The conclusion then is obvious. To the degree in which a man identifies himself with the Cross of Christ, to that extent will he find himself running counter to the general current of aim and feeling, and to that extent must he expect un-popularity. If he boldly assert, as he well may, that, rightly understood and fearlessly faced, there is no ideal of the human heart, however noble and exalted, that is not ultimately and perfectly realised in the ethic and personality of Christ, he will not be believed, and he will be driven to take refuge in the mysterious fact that "not many wise men after the flesh, not many mighty, not many noble are called; but God has chosen the foolish things of the world to confound the wise, the weak things to confound the mighty, the things which are not to bring to naught the things that are."

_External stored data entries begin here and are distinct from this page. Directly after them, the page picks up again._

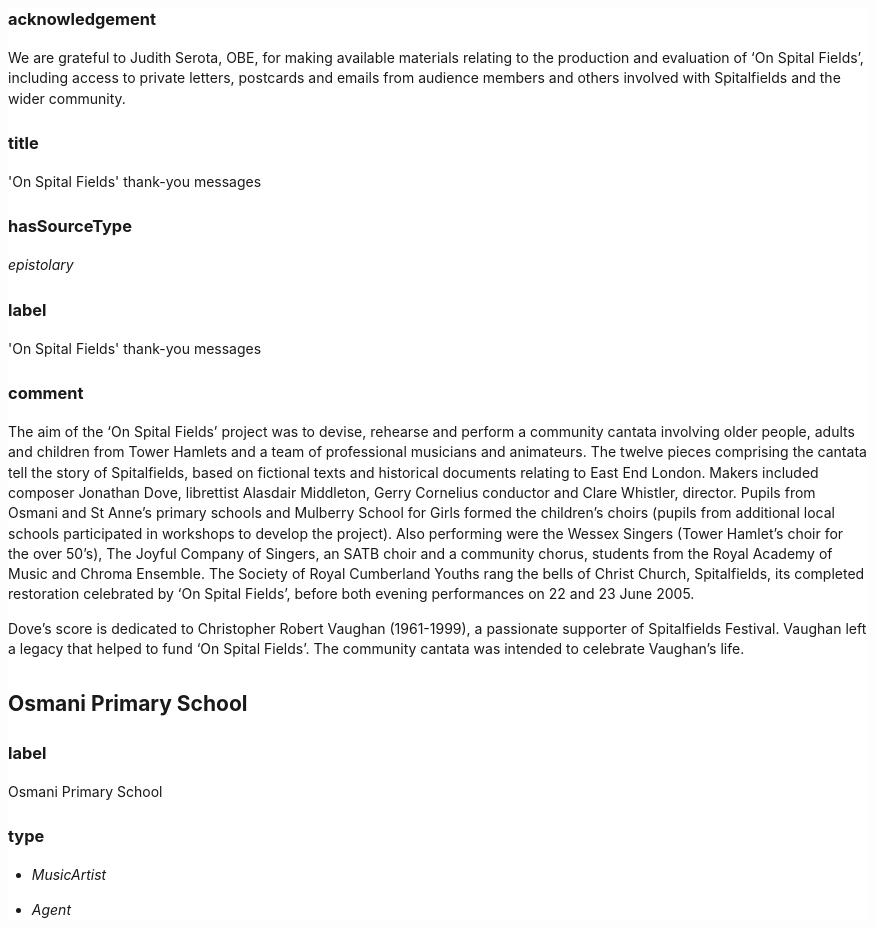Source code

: ### acknowledgement


We are grateful to Judith Serota, OBE, for making available materials relating to the production and evaluation of ‘On Spital Fields’, including access to private letters, postcards and emails from audience members and others involved with Spitalfields and the wider community.

### title


'On Spital Fields' thank-you messages

### hasSourceType


*epistolary*

### label


'On Spital Fields' thank-you messages

### comment


The aim of the ‘On Spital Fields’ project was to devise, rehearse and perform a community cantata involving older people, adults and children from Tower Hamlets and a team of professional musicians and animateurs. The twelve pieces comprising the cantata tell the story of Spitalfields, based on fictional texts and historical documents relating to East End London. Makers included composer Jonathan Dove, librettist Alasdair Middleton, Gerry Cornelius conductor and Clare Whistler, director. Pupils from Osmani and St Anne’s primary schools and Mulberry School for Girls formed the children’s choirs (pupils from additional local schools participated in workshops to develop the project). Also performing were the Wessex Singers (Tower Hamlet’s choir for the over 50’s), The Joyful Company of Singers, an SATB choir and a community chorus, students from the Royal Academy of Music and Chroma Ensemble. The Society of Royal Cumberland Youths rang the bells of Christ Church, Spitalfields, its completed restoration celebrated by ‘On Spital Fields’, before both evening performances on 22 and 23 June 2005. 

Dove’s score is dedicated to Christopher Robert Vaughan (1961-1999), a passionate supporter of Spitalfields Festival. Vaughan left a legacy that helped to fund ‘On Spital Fields’. The community cantata was intended to celebrate Vaughan’s life. 


## Osmani Primary School

### label


Osmani Primary School

### type

 - *MusicArtist*

 - *Agent*
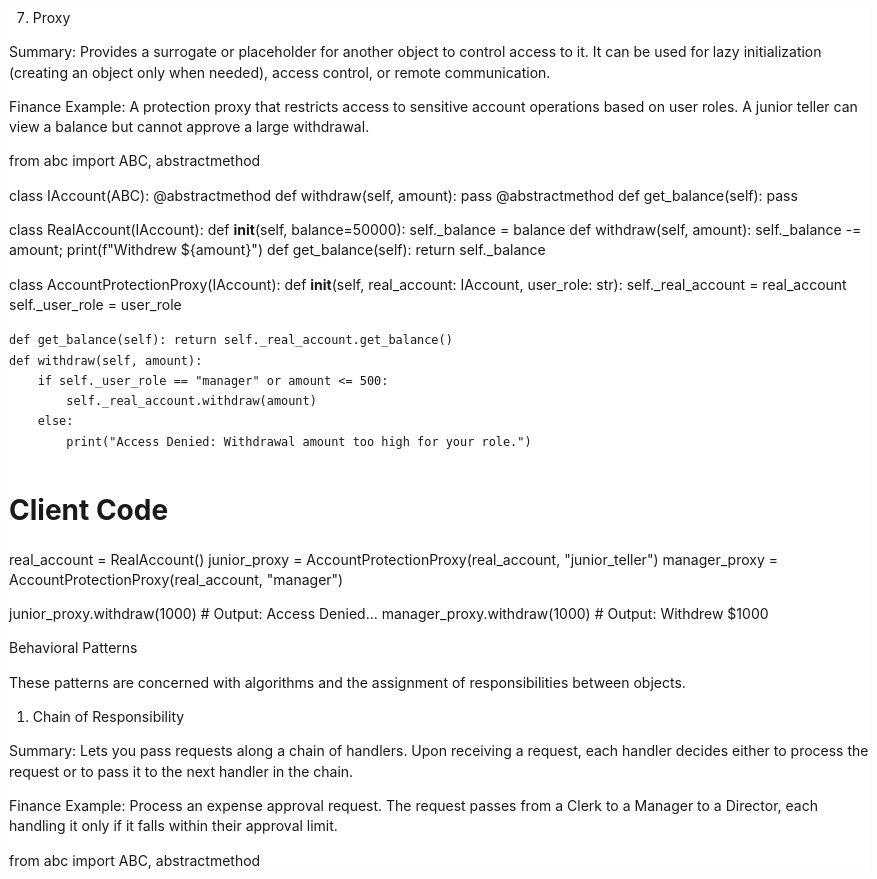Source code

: 
7. Proxy

Summary: Provides a surrogate or placeholder for another object to control access to it. It can be used for lazy initialization (creating an object only when needed), access control, or remote communication.

Finance Example: A protection proxy that restricts access to sensitive account operations based on user roles. A junior teller can view a balance but cannot approve a large withdrawal.

from abc import ABC, abstractmethod

class IAccount(ABC):
    @abstractmethod
    def withdraw(self, amount): pass
    @abstractmethod
    def get_balance(self): pass

class RealAccount(IAccount):
    def __init__(self, balance=50000): self._balance = balance
    def withdraw(self, amount): self._balance -= amount; print(f"Withdrew ${amount}")
    def get_balance(self): return self._balance

class AccountProtectionProxy(IAccount):
    def __init__(self, real_account: IAccount, user_role: str):
        self._real_account = real_account
        self._user_role = user_role

    def get_balance(self): return self._real_account.get_balance()
    def withdraw(self, amount):
        if self._user_role == "manager" or amount <= 500:
            self._real_account.withdraw(amount)
        else:
            print("Access Denied: Withdrawal amount too high for your role.")

# Client Code
real_account = RealAccount()
junior_proxy = AccountProtectionProxy(real_account, "junior_teller")
manager_proxy = AccountProtectionProxy(real_account, "manager")

junior_proxy.withdraw(1000) # Output: Access Denied...
manager_proxy.withdraw(1000) # Output: Withdrew $1000


Behavioral Patterns

These patterns are concerned with algorithms and the assignment of responsibilities between objects.
1. Chain of Responsibility

Summary: Lets you pass requests along a chain of handlers. Upon receiving a request, each handler decides either to process the request or to pass it to the next handler in the chain.

Finance Example: Process an expense approval request. The request passes from a Clerk to a Manager to a Director, each handling it only if it falls within their approval limit.

from abc import ABC, abstractmethod
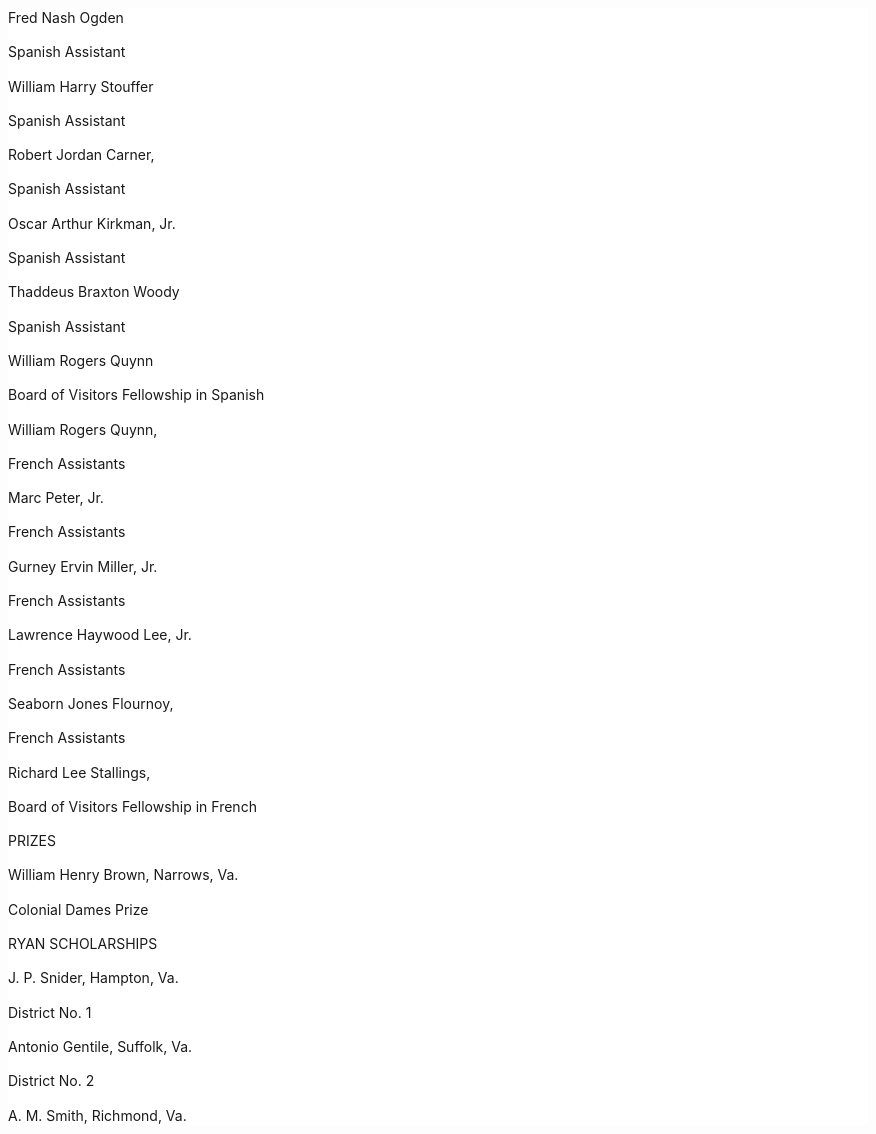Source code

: Fred Nash Ogden

Spanish Assistant

William Harry Stouffer

Spanish Assistant

Robert Jordan Carner,

Spanish Assistant

Oscar Arthur Kirkman, Jr.

Spanish Assistant

Thaddeus Braxton Woody

Spanish Assistant

William Rogers Quynn

Board of Visitors Fellowship in Spanish

William Rogers Quynn,

French Assistants

Marc Peter, Jr.

French Assistants

Gurney Ervin Miller, Jr.

French Assistants

Lawrence Haywood Lee, Jr.

French Assistants

Seaborn Jones Flournoy,

French Assistants

Richard Lee Stallings,

Board of Visitors Fellowship in French

PRIZES

William Henry Brown, Narrows, Va.

Colonial Dames Prize

RYAN SCHOLARSHIPS

J. P. Snider, Hampton, Va.

District No. 1

Antonio Gentile, Suffolk, Va.

District No. 2

A. M. Smith, Richmond, Va.
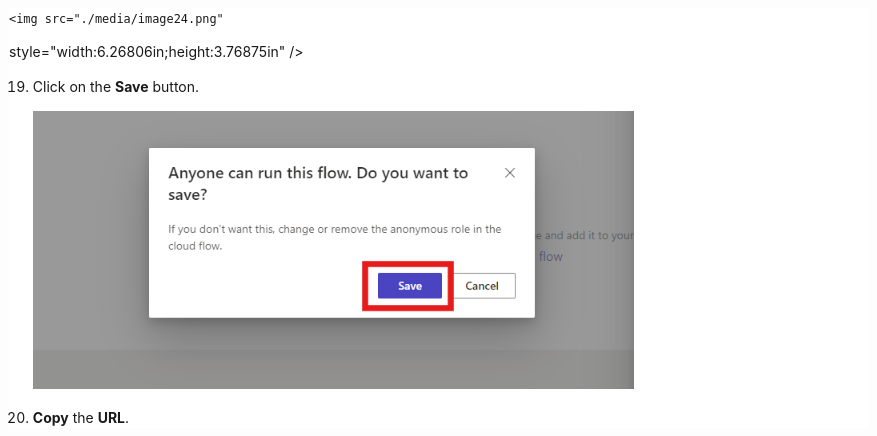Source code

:     <img src="./media/image24.png"
 style="width:6.26806in;height:3.76875in" />

19. Click on the **Save** button.

    <img src="./media/image25.png"
style="width:6.25888in;height:2.89192in" />

20. **Copy** the **URL**.
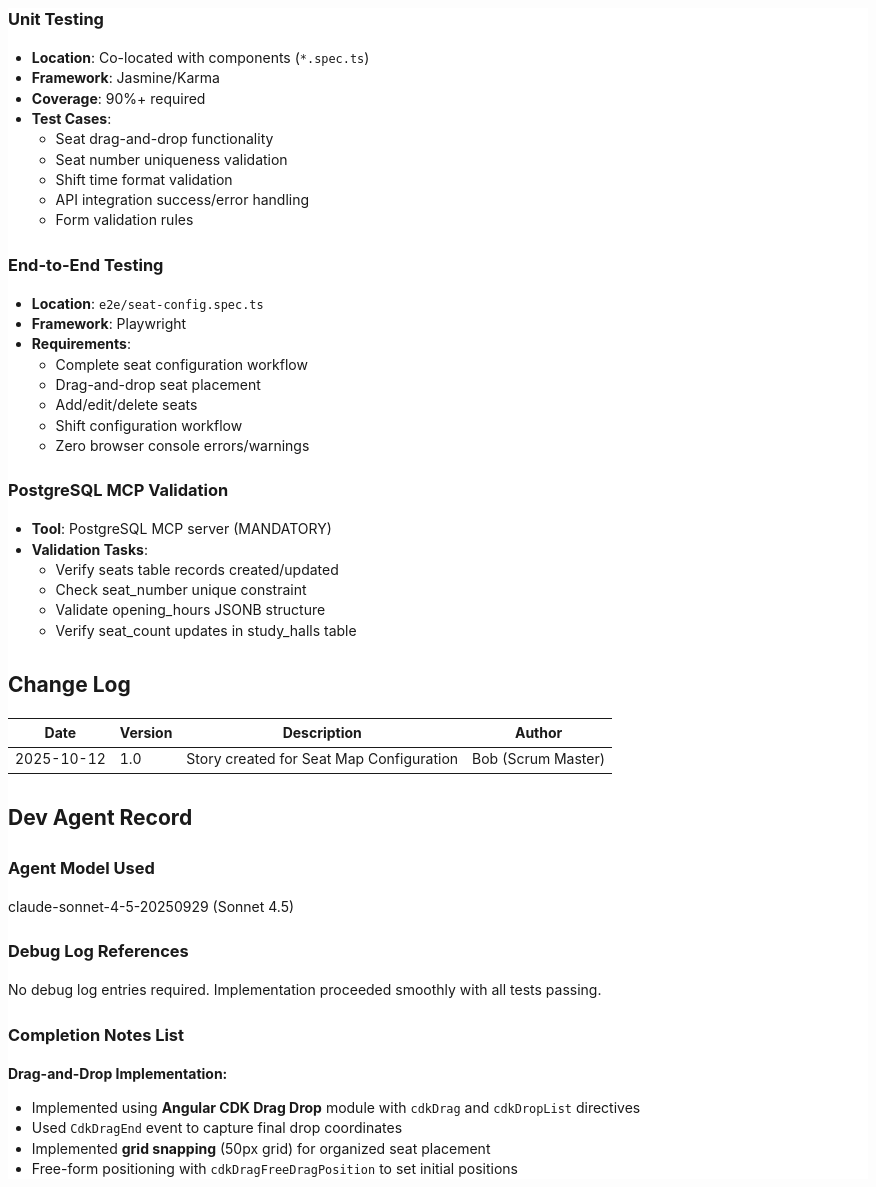 ### Unit Testing
- **Location**: Co-located with components (`*.spec.ts`)
- **Framework**: Jasmine/Karma
- **Coverage**: 90%+ required
- **Test Cases**:
  - Seat drag-and-drop functionality
  - Seat number uniqueness validation
  - Shift time format validation
  - API integration success/error handling
  - Form validation rules

### End-to-End Testing
- **Location**: `e2e/seat-config.spec.ts`
- **Framework**: Playwright
- **Requirements**:
  - Complete seat configuration workflow
  - Drag-and-drop seat placement
  - Add/edit/delete seats
  - Shift configuration workflow
  - Zero browser console errors/warnings

### PostgreSQL MCP Validation
- **Tool**: PostgreSQL MCP server (MANDATORY)
- **Validation Tasks**:
  - Verify seats table records created/updated
  - Check seat_number unique constraint
  - Validate opening_hours JSONB structure
  - Verify seat_count updates in study_halls table

## Change Log

| Date | Version | Description | Author |
|------|---------|-------------|--------|
| 2025-10-12 | 1.0 | Story created for Seat Map Configuration | Bob (Scrum Master) |

## Dev Agent Record

### Agent Model Used
claude-sonnet-4-5-20250929 (Sonnet 4.5)

### Debug Log References
No debug log entries required. Implementation proceeded smoothly with all tests passing.

### Completion Notes List

**Drag-and-Drop Implementation:**
- Implemented using **Angular CDK Drag Drop** module with `cdkDrag` and `cdkDropList` directives
- Used `CdkDragEnd` event to capture final drop coordinates
- Implemented **grid snapping** (50px grid) for organized seat placement
- Free-form positioning with `cdkDragFreeDragPosition` to set initial positions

The S.C.M., on whose behalf these words are written, may very imperfectly and inadequately represent Christianity; but its members do believe that God is present in the sufferings of Christ just as He was present in his life and teaching, and in seeking to understand that life and death and to obey its implications they are confident that they are at once meeting the deepest needs of their own natures and acquainting themselves with ultimate truth and reality.